Because most philosophies that frown on reproduction don't survive.

Thursday, January 05, 2012

The Facile Certainty of Scientism

There's nothing like a good bloodletting review, in my opinion, and if you share my taste in this regard you may enjoy Leon Weiseltier's review of The Atheist’s Guide to Reality: Enjoying Life Without Illusions in the latest The New Republic. How can one not enjoy a review with lines such as:
THIS SHABBY BOOK is riddled with ... notions that typify our time.


Crude said...

I maintain that it shouldn't be called scientism. What Rosenberg engages in is an abuse of science, pure and simple. Most people accused of 'scientism' manifestly have little concern for science as science. If claiming to have science on one's side is sufficient for "scientism", then most of the hardest creationists engage in it. But they're rarely called out for scientism.

Darwin said...

I'm not hugely fond of the term "scientism" for the reasons you describe, though it sounds like Rosenberg actually embraces the term himself. Weiseltier quotes him saying, “Scientism starts with the idea that the physical facts fix all the facts, including the biological ones. These in turn have to fix the human facts—the facts about us, our psychology, and our morality.”

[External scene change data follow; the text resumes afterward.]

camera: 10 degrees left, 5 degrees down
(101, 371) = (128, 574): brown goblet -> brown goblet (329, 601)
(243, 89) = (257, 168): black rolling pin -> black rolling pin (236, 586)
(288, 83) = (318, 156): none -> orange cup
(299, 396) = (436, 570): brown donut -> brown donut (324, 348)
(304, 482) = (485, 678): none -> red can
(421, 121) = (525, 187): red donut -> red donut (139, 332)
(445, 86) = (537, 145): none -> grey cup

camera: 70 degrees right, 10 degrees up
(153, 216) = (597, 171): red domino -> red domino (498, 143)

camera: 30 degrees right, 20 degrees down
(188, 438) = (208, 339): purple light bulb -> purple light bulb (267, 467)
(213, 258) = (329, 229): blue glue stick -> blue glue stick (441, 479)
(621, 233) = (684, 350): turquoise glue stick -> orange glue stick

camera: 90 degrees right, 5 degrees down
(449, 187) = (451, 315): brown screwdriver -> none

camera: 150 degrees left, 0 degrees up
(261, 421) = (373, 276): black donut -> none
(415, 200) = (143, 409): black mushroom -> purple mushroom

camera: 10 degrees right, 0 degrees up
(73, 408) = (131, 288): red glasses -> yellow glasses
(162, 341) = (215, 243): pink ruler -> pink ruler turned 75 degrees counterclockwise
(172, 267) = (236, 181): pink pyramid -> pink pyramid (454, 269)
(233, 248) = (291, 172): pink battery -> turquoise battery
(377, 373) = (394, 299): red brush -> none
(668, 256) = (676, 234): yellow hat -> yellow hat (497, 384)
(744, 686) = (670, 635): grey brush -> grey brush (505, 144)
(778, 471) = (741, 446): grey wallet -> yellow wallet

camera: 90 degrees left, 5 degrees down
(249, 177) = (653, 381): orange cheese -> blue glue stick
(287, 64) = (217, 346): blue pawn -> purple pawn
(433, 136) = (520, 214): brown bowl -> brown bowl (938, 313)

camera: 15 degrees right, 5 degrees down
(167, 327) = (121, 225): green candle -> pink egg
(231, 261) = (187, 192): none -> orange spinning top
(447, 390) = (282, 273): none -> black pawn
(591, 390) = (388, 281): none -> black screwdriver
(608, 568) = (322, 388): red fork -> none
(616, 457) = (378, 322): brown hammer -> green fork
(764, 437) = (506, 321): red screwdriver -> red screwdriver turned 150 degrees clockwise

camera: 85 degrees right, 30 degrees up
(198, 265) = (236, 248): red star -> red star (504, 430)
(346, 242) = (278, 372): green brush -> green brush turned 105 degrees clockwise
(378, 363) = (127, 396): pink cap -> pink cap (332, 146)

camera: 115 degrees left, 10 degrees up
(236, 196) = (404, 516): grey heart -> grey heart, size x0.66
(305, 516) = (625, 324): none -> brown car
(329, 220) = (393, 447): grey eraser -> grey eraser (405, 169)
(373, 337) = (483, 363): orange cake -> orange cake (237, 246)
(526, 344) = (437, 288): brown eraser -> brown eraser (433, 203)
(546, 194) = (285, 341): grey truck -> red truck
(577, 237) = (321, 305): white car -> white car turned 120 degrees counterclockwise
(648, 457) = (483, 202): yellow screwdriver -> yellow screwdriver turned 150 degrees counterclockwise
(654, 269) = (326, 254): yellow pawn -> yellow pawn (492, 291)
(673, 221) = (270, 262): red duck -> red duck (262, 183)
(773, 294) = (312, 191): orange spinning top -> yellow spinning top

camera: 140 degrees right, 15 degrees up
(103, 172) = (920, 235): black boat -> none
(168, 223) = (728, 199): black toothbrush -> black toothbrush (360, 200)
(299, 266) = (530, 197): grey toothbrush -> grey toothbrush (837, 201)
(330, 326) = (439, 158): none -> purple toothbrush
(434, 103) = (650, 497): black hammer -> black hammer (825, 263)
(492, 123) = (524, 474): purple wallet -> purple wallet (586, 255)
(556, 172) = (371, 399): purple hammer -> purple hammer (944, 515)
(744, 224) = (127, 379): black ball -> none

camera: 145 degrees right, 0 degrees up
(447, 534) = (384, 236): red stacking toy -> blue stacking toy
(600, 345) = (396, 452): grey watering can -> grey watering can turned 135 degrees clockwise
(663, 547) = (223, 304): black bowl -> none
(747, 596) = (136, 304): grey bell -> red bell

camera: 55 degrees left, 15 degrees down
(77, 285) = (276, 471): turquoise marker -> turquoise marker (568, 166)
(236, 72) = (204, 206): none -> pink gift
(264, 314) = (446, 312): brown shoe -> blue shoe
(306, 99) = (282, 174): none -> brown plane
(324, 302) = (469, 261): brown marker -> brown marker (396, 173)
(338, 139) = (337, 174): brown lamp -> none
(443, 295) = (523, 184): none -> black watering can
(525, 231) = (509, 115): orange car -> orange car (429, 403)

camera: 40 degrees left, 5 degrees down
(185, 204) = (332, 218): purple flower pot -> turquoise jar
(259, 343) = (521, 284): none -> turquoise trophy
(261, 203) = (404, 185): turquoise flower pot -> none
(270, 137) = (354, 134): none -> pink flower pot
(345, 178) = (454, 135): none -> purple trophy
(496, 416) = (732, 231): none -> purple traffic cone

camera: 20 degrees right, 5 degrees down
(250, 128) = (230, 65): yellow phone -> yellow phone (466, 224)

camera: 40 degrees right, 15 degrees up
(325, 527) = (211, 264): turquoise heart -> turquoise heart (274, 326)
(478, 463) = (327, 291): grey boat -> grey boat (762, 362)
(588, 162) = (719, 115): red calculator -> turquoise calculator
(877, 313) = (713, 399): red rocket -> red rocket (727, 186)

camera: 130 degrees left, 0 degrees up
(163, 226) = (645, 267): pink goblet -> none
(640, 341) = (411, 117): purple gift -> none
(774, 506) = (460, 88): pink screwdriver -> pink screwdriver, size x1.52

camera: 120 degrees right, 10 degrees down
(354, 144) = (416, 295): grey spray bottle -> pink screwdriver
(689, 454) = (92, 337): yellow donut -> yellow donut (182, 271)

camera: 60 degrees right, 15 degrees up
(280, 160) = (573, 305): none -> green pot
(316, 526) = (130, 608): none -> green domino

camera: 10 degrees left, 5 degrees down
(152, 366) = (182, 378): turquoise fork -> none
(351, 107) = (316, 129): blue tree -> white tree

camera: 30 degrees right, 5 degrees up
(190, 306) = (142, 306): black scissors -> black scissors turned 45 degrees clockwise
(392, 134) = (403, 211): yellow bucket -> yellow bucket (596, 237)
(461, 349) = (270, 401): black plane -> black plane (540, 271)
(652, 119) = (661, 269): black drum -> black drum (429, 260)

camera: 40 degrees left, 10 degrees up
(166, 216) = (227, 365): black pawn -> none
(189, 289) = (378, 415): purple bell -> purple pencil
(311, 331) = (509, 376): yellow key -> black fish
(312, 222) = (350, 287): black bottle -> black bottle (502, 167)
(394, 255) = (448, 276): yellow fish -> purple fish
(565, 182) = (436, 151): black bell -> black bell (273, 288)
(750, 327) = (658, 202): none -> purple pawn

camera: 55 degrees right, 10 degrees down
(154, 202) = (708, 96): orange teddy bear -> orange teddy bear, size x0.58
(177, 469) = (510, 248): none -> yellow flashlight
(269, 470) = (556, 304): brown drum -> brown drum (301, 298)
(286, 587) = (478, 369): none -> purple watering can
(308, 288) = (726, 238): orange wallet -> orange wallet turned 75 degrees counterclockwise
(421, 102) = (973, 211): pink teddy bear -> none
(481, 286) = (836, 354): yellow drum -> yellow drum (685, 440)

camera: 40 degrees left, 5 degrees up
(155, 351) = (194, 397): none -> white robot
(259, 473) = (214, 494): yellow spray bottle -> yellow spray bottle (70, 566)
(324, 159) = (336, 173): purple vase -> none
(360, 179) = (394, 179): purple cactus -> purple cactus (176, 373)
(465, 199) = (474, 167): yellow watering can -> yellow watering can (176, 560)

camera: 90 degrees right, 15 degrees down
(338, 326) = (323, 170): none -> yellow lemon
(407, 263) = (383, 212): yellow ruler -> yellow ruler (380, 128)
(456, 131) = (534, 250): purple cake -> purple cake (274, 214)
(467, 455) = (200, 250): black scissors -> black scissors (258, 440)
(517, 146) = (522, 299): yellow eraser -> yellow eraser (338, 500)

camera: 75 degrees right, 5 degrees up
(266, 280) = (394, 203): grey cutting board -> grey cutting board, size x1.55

As you say, the odd thing is that radical materialists such as Rosenberg actually make a similar mistake to that engaged in by creationists and intelligent design folks. Rosenberg claims that science tells us everything we need to know about morality (that there isn't any, but that's okay because most people are genetically programmed to be "nice" anyway) while those who might otherwise seem to be his polar opposite similarly take science out of its proper sphere by insisting that science can detect and prove God's existence.

Crude said...

Well, in their defense, the ID people don't say that. Dembski, Behe and the rest, explicitly say that ID absolutely cannot identify the designer. I have problems with ID for a number of reasons, but this is one point I think they get misunderstood (and in other quarters, misrepresented) on. But Dawkins, if I recall, does explicitly say that God's existence can be judged by science.

In Rosenberg's case I think it's more bizarre because part of his intellectual platform isn't only that 'science will show us the truth', but that our future scientific understanding will never change to any great degree. That seems like a downright science-hostile attitude - yet somehow, even Rosenberg's critics paint him as just loving science to pieces and attributing too much importance to it.